* [TEXT UNDER STUDY]
..........

Última actualización:
August 19, 2015
Años publicados: 1991, 1998, 2005, 2007, 2009, 2012, 2015
NORD gratefully acknowledges Prof Annick Toutain from the Service de Genetique Hopital Bretonneau in France for the updates to this report.
Wieacker syndrome is a rare, slowly progressive, genetic disorder present at birth and characterized by deformities of the joints of the feet (contracture), muscle degeneration (atrophy), mild intellectual disability and an impaired ability to move certain muscles of the eyes, face and tongue. Wieacker syndrome is inherited as an X-linked recessive trait.
Symptoms of Wieacker syndrome include stiffening of the muscles and joints of the feet (contracture), slowly progressive atrophy of certain muscles of the legs and arms, and mild intellectual disability. Other symptoms are impairment or inability to move the eyes despite the wish to do so, and impairment in the use of face and tongue muscles. In some cases, affected individuals may have droopy eyelids (ptosis), crossed eyes (strabismus), and farsightedness (hyperopia). Abnormal curvature of the spine may also occur (kyphoscoliosis).
Wieacker syndrome is inherited as an X-linked recessive trait. It is caused by a defect in the ZC4H2 gene, located on a particular site of the X chromosome (Xq13-q21). The ZC4H2 gene is expressed in the synapses of the nervous system and plays an important role during embryonic development of the central and peripheral nervous system.
Chromosomes, which are present in the nucleus of human cells, carry the genetic information for each individual. Human body cells normally have 46 chromosomes. Pairs of human chromosomes are numbered from 1 through 22 and the sex chromosomes are designated X and Y. Males have one X and one Y chromosome and females have two X chromosomes. Each chromosome has a short arm designated “p” and a long arm designated “q”. Chromosomes are further sub-divided into many bands that are numbered. For example, “chromosome Xq13-q21″ refers to a region on the long arm of the X chromosome between bands 13 and 21. The numbered bands specify the location of the thousands of genes that are present on each chromosome.
X-linked recessive genetic disorders, such as Wieacker syndrome, are conditions caused by an abnormal gene on the X chromosome. Females have two X chromosomes, but one of the X chromosomes is “turned off” and all of the genes on that chromosome are inactivated. Females who have a disease gene present on one of their X chromosomes are carriers for that disorder. Carrier females usually do not display symptoms of the disorder because it is usually the X chromosome with the abnormal gene that is “turned off”. A male has one X chromosome and if he inherits an X chromosome that contains a disease gene, he will develop the disease. Males with X-linked disorders pass the disease gene to all of their daughters, who will be carriers. A male cannot pass an X-linked gene to his sons because males always pass their Y chromosome instead of their X chromosome to male offspring. Female carriers of an X-linked disorder have a 25% chance with each pregnancy to have a carrier daughter like themselves, a 25% chance to have a non-carrier daughter, a 25% chance to have a son affected with the disease, and a 25% chance to have an unaffected son.

..........

* [Stored data entries]
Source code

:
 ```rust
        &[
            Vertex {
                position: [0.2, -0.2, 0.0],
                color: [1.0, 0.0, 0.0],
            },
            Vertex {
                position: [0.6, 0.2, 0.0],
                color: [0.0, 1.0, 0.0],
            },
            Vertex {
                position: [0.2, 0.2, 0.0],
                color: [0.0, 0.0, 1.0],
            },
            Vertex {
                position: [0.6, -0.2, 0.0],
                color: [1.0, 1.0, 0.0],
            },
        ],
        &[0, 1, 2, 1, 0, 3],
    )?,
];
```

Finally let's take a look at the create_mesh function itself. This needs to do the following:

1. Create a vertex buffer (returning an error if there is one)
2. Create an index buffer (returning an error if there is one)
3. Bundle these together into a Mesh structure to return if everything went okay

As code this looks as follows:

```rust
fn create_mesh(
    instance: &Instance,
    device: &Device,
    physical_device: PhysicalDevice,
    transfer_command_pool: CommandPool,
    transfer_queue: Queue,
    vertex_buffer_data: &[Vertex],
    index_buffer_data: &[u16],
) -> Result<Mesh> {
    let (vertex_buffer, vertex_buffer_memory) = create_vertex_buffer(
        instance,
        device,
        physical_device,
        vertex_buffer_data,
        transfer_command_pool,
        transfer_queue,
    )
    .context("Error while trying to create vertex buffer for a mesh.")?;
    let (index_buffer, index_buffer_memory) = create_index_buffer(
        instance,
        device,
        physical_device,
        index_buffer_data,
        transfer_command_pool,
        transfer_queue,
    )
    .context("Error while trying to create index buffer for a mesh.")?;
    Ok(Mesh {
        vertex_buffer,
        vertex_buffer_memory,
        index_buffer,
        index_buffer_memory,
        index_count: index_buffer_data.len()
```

..........

* [TASK LIST]
(a) Repeat word for word the passage of the Wieacker syndrome report, everything from "Symptoms of Wieacker" down to "peripheral nervous system.".
(b) Carry on the Wieacker syndrome report from the point where it stops.

* [ANSWERS GIVEN]
(a)
Symptoms of Wieacker syndrome include stiffening of the muscles and joints of the feet (contracture), slowly progressive atrophy of certain muscles of the legs and arms, and mild intellectual disability. Other symptoms are impairment or inability to move the eyes despite the wish to do so, and impairment in the use of face and tongue muscles. In some cases, affected individuals may have droopy eyelids (ptosis), crossed eyes (strabismus), and farsightedness (hyperopia). Abnormal curvature of the spine may also occur (kyphoscoliosis).
Wieacker syndrome is inherited as an X-linked recessive trait. It is caused by a defect in the ZC4H2 gene, located on a particular site of the X chromosome (Xq13-q21). The ZC4H2 gene is expressed in the synapses of the nervous system and plays an important role during embryonic development of the central and peripheral nervous system.

(b)
The prevalence of Wieacker syndrome is not known. Wieacker syndrome usually affects males, but some carrier females show mild manifestations of the disorder. As of 2015, the syndrome has been reported in 5 families. ZC4H2 gene mutations have also been identified in 3 sporadic patients who presented more or less severe intellectual disability and congenital contractures of multiple joints, at least equinovarus of the feet, associated with neurological symptoms such as muscle weakness, spasticity, seizures and ptosis. In one of the families, those affected had neonatal respiratory distress responsible for early death. Wieacker syndrome is therefore now considered to be part of a wider phenotype consisting of arthrogryposis multiplex congenita (congenital multiple joint contractures) and intellectual disability, caused by ZC4H2 gene mutations.
In some instances in the history of the family in which the syndrome was first described, the syndrome was present at birth.
Treatment
Treatment is symptomatic and supportive. The syndrome is little understood at this time.
Physical therapy, surgery, speech therapy, and special education can be of benefit, especially if started as early as possible. Genetic counseling may be of benefit for the families of children with Wieacker syndrome.
Treatment
Treatment is symptomatic and supportive. The syndrome is little understood at this time.
Physical therapy, surgery, speech therapy, and special education can be of benefit, especially if started as early as possible. Genetic counseling may be of benefit for the families of children with Wieacker syndrome.
TEXTBOOK
Wieacker PF. Wieacker-Wolff Syndrome. In: NORD Guide to Rare Disorders. Lippincott Williams & Wilkins. Philadelphia, PA. 2003:638.
JOURNAL ARTICLES
Hirata H, Nanda I, van Riesen A, et al. ZC4H2 mutations are associated with arthrogryposis multiplex congenita and intellectual disability through impairment of central and peripheral synaptic plasticity. Am J Hum Genet; 2013;92:681–695.
Hennekam RC, Barth PG, Van Lookeren Campagne W, et al. A family with severe X-linked arthrogryposis. Eur J Pediatr; 1991;150:656–660.
Kloos DU, Jakubiczka S, Wienker T, et al. Localization of the gene for Wieacker-Wolff syndrome in the pericentromeric region of the X chromosome. Hum Genet. 1997;100:426-430.
Wieacker P, Wolff G, Wienker TF, Close linkage of the Wieacker-Wolff syndrome to the DNA segment DXYS1 in proximal Xq. Am J Med Genet. 1987;28:245-53.
Wieacker P, Wolff G, Wienker TF, et al. A new X-linked syndrome with muscle atrophy, congenital contractures, and oculomotor apraxia.Am J Med Genet. 1985;20:597-606.
INTERNET
Orphanet. Intellectual disability-developmental delay-contractures syndrome. Last update: January 2015.Available at https://www.orpha.net/consor/cgi-bin/OC_Exp.php?Lng=GB&Expert=3454 Accessed August 18, 2015.
McKusick VA, ed. Online Mendelian Inheritance In Man (OMIM). The Johns Hopkins University.Wieacker-Wolff Syndrome. Entry Number; 314580: Last Edit Date 06/19/2013. Available at https://omim.org/entry/314580 Accessed August 18, 2015.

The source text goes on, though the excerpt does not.